Fast, its capable of 1G/second streaming.
Lazy, can encode/decode in constant space.
Functions to put/get atomic types
Compositional
Widely-used, is one of the top 5 most-used Haskell libraries

Complains made about this Binary library:

Lazy operations result in asynchronous exceptions, which can be hard to deal with.
Some people confuse the Put/Get and Binary class, since these operate at different levels.

2. "cereal: Data.Serialize" by Trevor Elliot

Trevor presented the Data.Serialize library ("cereal" package on hackage) that he maintains at http://hackage.haskell.org/package/cereal
The Binary library's lazy nature results in asynchronous exceptions that are difficult to deal with. Instead, the Seralize library adds a Get monad that's an Exception and State monad to provide continuations for success and failure, which is clearer.
The Binary library's lazy nature results in overhead maintaining the stream's state and doing housekeeping on the constant space buffers. Instead, the Serialize library processes a strict byte stream, which makes it faster and simpler.
The Serialize library preserves compatibility with many of Binary's functions.
Added "label" function to annotate data to make it possible to track parsing errors.
Added "isolate" function to read specific bytes from a strict bytestream and if there's an issue, returns a failure and label to identify the problem. Adds useful combinators, such as "getListOf", "getTwoOf", etc.

3. "Linux Kernel Modules in Haskell" by Thomas DuBuisson

Thomas' talk featured very detailed, standalone slides that you can get from http://www.galois.com/~lerkok/techSeminarSlides/KernelModulesInHaskell.pdf
Also see his project site at http://haskell.org/haskellwiki/Kernel_Modules

4. "Command line argument parsing" by Bart Massey

Bart presented a number of libraries for parsing command line arguments in Haskell.
System.Console.GetOpt

Details at http://www.haskell.org/haddock/libraries/System.Console.GetOpt.html

It's a Haskell port of the C "getopt" library.
Bart felt it was very awkward and ugly.

System.SimpleArgs

Details at http://hackage.haskell.org/package/simpleargs
True to its name, it's very simple and lacks many features, but it may be good for simple tasks.
Julian described it as terrifying.

parseargs

Details at http://hackage.haskell.org/package/parseargs
Bart wrote it and seems to like it. :)
The Haskell code that one writes to describe the options seemed much clearer and more descriptive, although more verbose, than the alternatives.
Uses functions like `getArgInt` that can fail if it can't parse them, which can result in very confusing errors.

Console.cmdargs

Details at http://hackage.haskell.org/package/cmdargs
Recently published library with potential.
Uses combinators to describe how to parse the arguments and options. While this approach is powerful, it's also rather awkward to write and difficult to read.

What's the next parser?

Bart discussed an unwritten parser that uses a different approach that has potential to improve things, where the user writes XML in a standardized documentation format and generates a parser for it, so the parser and documentation stay in sync.
Igal showed a somewhat similar approach in Perl's GetOpt::Declare parser. You write a documentation string that follows some conventions and instantiate a parser with it to describe the rules. Although its documentation string format isn't as structured as Bart's XML, it's very clear and easier for most humans to reason about. Details: http://www.perlmonks.org/?node_id=56048

5. "Control.Monad.Random" by Julian Blake Kongslie

Julian presented a library that makes it easier to generate random data in Haskell. Example at http://hackage.haskell.org/packages/archive/MonadRandom/0.1.4/doc/html/Control-Monad-Random.html#1
It lets you carry around a generator that you can easily get values from.
Offers useful but badly-named `fromLists` function that gives statistical weights to values it can return.
However, it's inefficient if you need to pull many values out of it.

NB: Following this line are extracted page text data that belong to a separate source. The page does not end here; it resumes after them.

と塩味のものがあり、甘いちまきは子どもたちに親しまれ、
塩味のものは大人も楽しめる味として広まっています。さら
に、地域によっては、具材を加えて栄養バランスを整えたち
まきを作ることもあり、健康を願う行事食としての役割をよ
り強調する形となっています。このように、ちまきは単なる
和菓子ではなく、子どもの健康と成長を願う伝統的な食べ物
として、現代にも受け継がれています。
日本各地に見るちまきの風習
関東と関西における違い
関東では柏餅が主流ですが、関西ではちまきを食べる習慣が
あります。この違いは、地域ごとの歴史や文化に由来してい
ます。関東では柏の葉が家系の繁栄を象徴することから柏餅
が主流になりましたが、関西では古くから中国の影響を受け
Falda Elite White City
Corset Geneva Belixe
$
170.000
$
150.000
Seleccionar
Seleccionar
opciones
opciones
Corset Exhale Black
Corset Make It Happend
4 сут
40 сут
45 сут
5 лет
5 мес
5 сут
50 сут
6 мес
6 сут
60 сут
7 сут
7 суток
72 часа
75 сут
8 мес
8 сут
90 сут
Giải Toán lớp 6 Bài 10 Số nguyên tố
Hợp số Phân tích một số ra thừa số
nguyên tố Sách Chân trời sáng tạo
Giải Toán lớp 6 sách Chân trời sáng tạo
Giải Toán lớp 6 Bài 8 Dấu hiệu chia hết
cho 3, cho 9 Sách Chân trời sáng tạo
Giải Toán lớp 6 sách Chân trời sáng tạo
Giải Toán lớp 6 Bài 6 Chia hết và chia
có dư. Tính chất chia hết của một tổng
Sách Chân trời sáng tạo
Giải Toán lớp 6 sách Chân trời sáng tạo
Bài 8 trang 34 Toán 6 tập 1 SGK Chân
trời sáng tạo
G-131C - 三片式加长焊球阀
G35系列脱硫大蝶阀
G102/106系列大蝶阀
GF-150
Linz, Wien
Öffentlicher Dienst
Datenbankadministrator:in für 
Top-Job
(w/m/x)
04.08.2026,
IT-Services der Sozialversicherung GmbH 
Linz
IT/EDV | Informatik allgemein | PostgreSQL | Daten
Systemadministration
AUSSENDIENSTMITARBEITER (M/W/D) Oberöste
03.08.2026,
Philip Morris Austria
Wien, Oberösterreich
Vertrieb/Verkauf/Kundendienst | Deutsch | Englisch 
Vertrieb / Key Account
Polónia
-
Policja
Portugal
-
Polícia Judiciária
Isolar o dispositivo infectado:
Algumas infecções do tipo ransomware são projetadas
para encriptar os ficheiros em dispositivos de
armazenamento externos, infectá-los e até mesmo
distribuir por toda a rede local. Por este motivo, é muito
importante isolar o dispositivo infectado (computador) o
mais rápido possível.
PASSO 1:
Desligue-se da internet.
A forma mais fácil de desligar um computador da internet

6. "System.Random.Mersenne" by Don Stewart

Don presented a fast library for generating high quality pseudorandom numbers, it's 100x faster than older approach. Don maintains the package at http://hackage.haskell.org/package/mersenne-random
The implementation uses very fast SIMD code written in C that exposes a single global, that Haskell accesses as a single generator through FFI.
It's annoying that you can only have one generator, but see Mersenne.Random.Pure64 below for an alternative.

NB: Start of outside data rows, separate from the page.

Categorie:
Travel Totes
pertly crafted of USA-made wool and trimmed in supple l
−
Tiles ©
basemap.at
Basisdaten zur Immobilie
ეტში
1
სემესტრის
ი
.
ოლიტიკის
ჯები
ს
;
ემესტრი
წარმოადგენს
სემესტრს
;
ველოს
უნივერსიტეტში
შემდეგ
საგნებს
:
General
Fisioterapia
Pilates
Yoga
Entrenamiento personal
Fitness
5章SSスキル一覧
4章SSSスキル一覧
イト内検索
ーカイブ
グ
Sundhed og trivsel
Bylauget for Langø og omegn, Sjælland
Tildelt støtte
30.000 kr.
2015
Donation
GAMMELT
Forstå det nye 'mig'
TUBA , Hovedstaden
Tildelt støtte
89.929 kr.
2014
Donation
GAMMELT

7. "Mersenne.Random.Pure64" by Don Stewart

Don presented another fast library for generating high quality pseudorandom numbers. Don maintains the package at http://hackage.haskell.org/package/mersenne-random-pure64
This implementation uses fast underlying SIMD code like "System.Random.Mersenne", but uses it differently. Rather than having a single global generator accessed via FFI, the Pure64 library lets you have as many Haskell generators as you want. It allows this in a clever way by having Haskell allocate memory, giving the memory address to C to fill with random data, and returning the results.

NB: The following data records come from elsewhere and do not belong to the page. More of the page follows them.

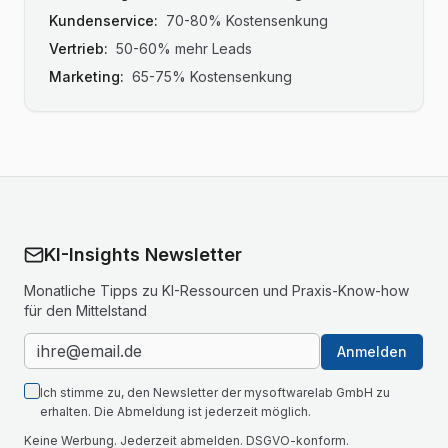
Kundenservice:
70-80% Kostensenkung
Vertrieb:
50-60% mehr Leads
Marketing:
65-75% Kostensenkung
KI-Insights Newsletter
Monatliche Tipps zu KI-Ressourcen und Praxis-Know-how
für den Mittelstand
Anmelden
Ich stimme zu, den Newsletter der mysoftwarelab GmbH zu
erhalten. Die Abmeldung ist jederzeit möglich.
Keine Werbung. Jederzeit abmelden. DSGVO-konform.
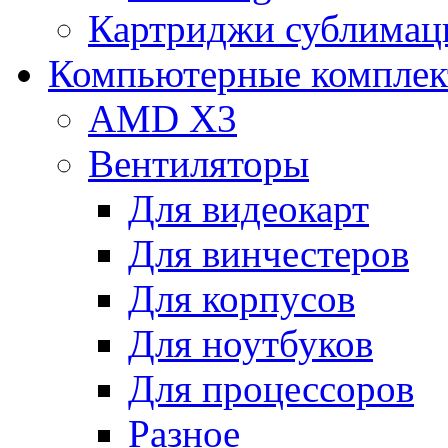
Картриджи сублимац
Компьютерные компле
AMD X3
Вентиляторы
Для видеокарт
Для винчестеров
Для корпусов
Для ноутбуков
Для процессоров
Разное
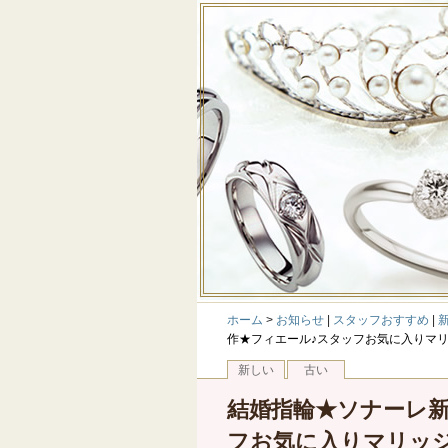
ホーム
>
お知らせ
|
スタッフおすすめ
|
作★フィエール♪スタッフお気に入りマリッジ
新しい
古い
結婚指輪★ソナーレ新
フお気に入りマリッ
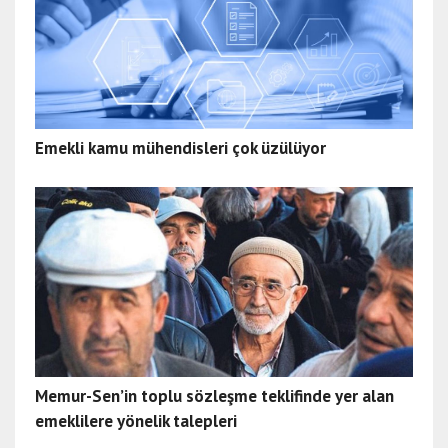
Emekli kamu mühendisleri çok üzülüyor
Memur-Sen’in toplu sözleşme teklifinde yer alan
emeklilere yönelik talepleri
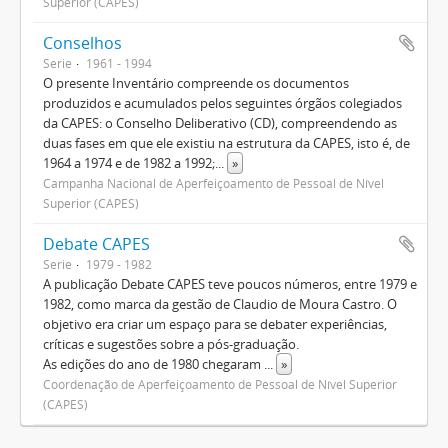
Superior (CAPES)
Conselhos
Serie
1961 - 1994
O presente Inventário compreende os documentos
produzidos e acumulados pelos seguintes órgãos colegiados
da CAPES: o Conselho Deliberativo (CD), compreendendo as
duas fases em que ele existiu na estrutura da CAPES, isto é, de
1964 a 1974 e de 1982 a 1992;
...
»
Campanha Nacional de Aperfeiçoamento de Pessoal de Nível
Superior (CAPES)
Debate CAPES
Serie
1979 - 1982
A publicação Debate CAPES teve poucos números, entre 1979 e
1982, como marca da gestão de Claudio de Moura Castro. O
objetivo era criar um espaço para se debater experiências,
críticas e sugestões sobre a pós-graduação.
As edições do ano de 1980 chegaram
...
»
Coordenação de Aperfeiçoamento de Pessoal de Nível Superior
(CAPES)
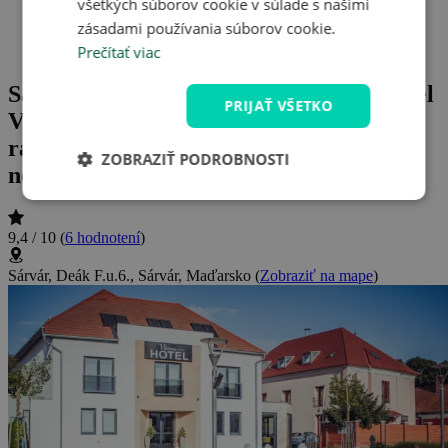
všetkých súborov cookie v súlade s našimi
Wellness pobyty v Maďarsku
zásadami používania súborov cookie.
Prečítať viac
124
Sárvár blízko termálnych kúpeľov: Hotel
PRIJAŤ VŠETKO
Viktória Sárvár ***+ s
raňajkami/polpenziou a wellness
ZOBRAZIŤ PODROBNOSTI
neobmedzene
9,4 / 10
(
6 hodnotení
)
Sárvár, Deák F.u.6., Sárvár, Maďarsko
(
Zobraziť na mape
)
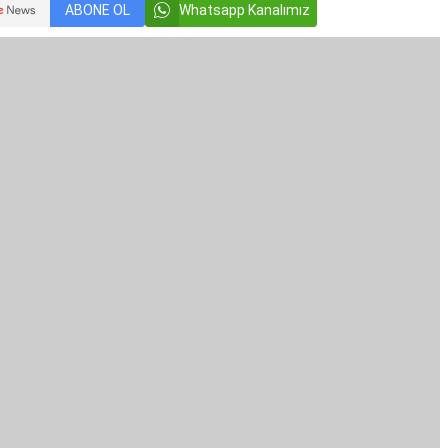
ABONE OL
Whatsapp Kanalımız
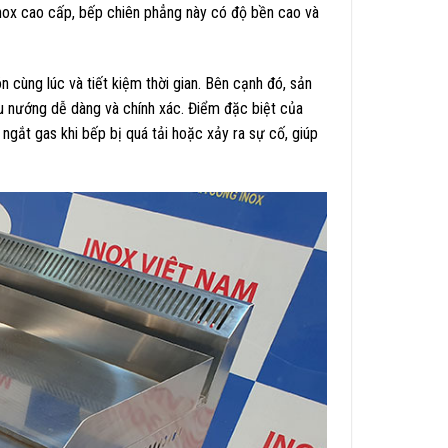
 inox cao cấp, bếp chiên phẳng này có độ bền cao và
 cùng lúc và tiết kiệm thời gian. Bên cạnh đó, sản
ấu nướng dễ dàng và chính xác. Điểm đặc biệt của
gắt gas khi bếp bị quá tải hoặc xảy ra sự cố, giúp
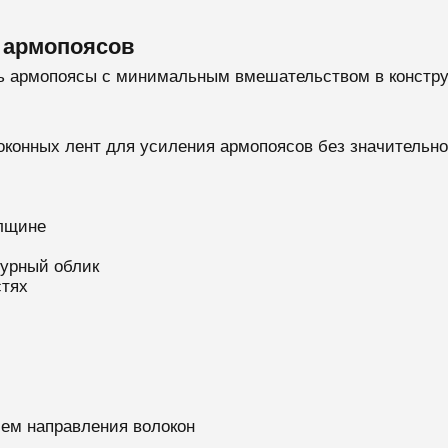
 армопоясов
ь армопоясы с минимальным вмешательством в констру
оконных лент для усиления армопоясов без значительно
олщине
урный облик
стях
ием направления волокон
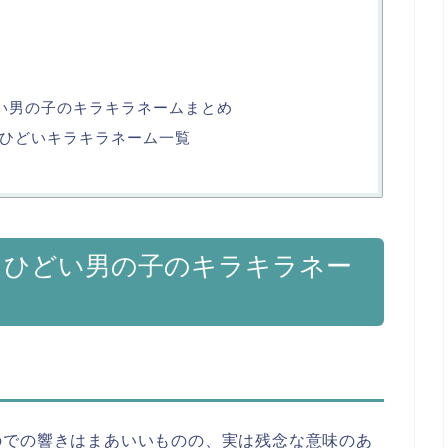
い男の子のキラキラネームまとめ
ひどいキラキラネーム一覧
るひどい男の子のキラキラネー
のでの響きはまあいいものの、実は残念な意味のあ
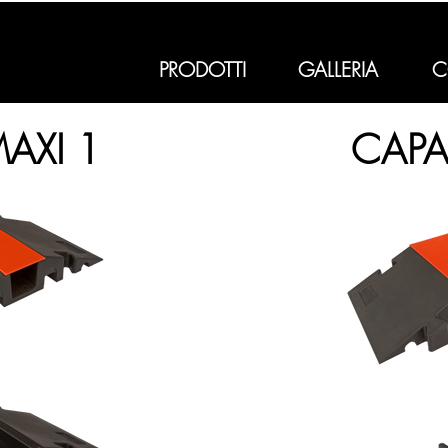
PRODOTTI
GALLERIA
C
AXI 1
CAPA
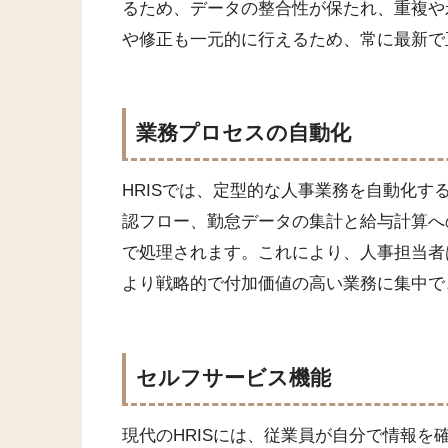
るため、データの整合性が保たれ、重複や
や修正も一元的に行えるため、常に最新で
業務プロセスの自動化
HRISでは、定型的な人事業務を自動化
認フロー、勤怠データの集計と給与計算へ
で処理されます。これにより、人事担当者
より戦略的で付加価値の高い業務に集中で
セルフサービス機能
現代のHRISには、従業員が自分で情報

8. "Motivik, music signal processing" by Jeremy Voorhis

Jeremy presented his project for doing signal processing, which is available at http://github.com/jvoorhis/Motivik
"Motivik is a Ruby domain specific language for computer music. [..] Motivik is a functional, compiled DSL, inspired by Elliott et. al. Its design is comparable to Pan's but specialized for audio signals. Motivik also differs from Pan by producing JIT-compiled code via LLVM rather
than going via C." Link to Conal Elliott's functional-reactive PAN: http://conal.net/papers/bridges2001/
The Ruby DSL provides an elegant way to interact and manipulate sound data, treating it like mathematical formulas.
The library uses LLVM to generate fast, compiled code and replacements for many Ruby features, like "sin".
Jeremy demonstrated the library by generating and altering various sounds.